Oct 6, 2013 at 4:22pm UTC
Problem solved. PM user for solution.
Last edited on Oct 7, 2013 at 2:18pm UTC
Oct 6, 2013 at 4:58pm UTC
You don't capitalize the sentence again as it's on the outside of your loop that repeats for every input.
Also if you are going to use a switch statement with that many cases are least make it take up less room and make it easier to read...
1 2 3 4 5 6 7
switch (sentence[j]){
case 'A' : cout << ".- " ; break ;
case 'B' : cout << "-... " ; break ;
case 'C' : cout << "-.-. " ; break ;
case 'D' : cout << "-.. " ; break ;
case 'E' : cout << ". " ; break ;
// ...
You could probably use some kind of array instead of the switch statement.

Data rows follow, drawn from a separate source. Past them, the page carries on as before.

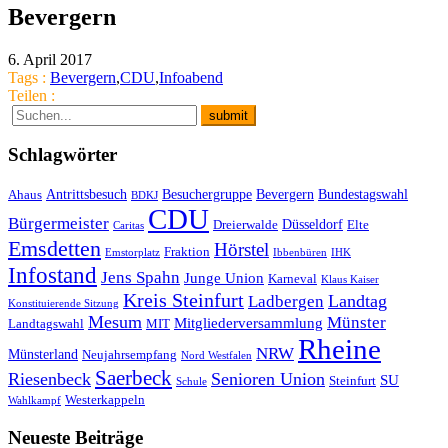
Bevergern
6. April 2017
Tags :
Bevergern
,
CDU
,
Infoabend
Teilen :
Schlagwörter
Antrittsbesuch
Besuchergruppe
Bevergern
Bundestagswahl
Ahaus
BDKJ
CDU
Bürgermeister
Düsseldorf
Dreierwalde
Elte
Caritas
Emsdetten
Hörstel
Fraktion
Emstorplatz
Ibbenbüren
IHK
Infostand
Jens Spahn
Junge Union
Karneval
Klaus Kaiser
Kreis Steinfurt
Landtag
Ladbergen
Konstituierende Sitzung
Mesum
Münster
Mitgliederversammlung
Landtagswahl
MIT
Rheine
NRW
Münsterland
Neujahrsempfang
Nord Westfalen
Saerbeck
Riesenbeck
Senioren Union
SU
Steinfurt
Schule
Westerkappeln
Wahlkampf
Neueste Beiträge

Last edited on Oct 6, 2013 at 5:02pm UTC
Oct 6, 2013 at 4:59pm UTC
You don't convert the second sentence to uppercase.
Oct 6, 2013 at 5:55pm UTC
Yay, it works! Thank you for the help.
@xerzi: I'll keep that in mind. I was following the convention used in the C++ tutorial. I was actually going to try programming the Morse code translator with an array as my next attempt.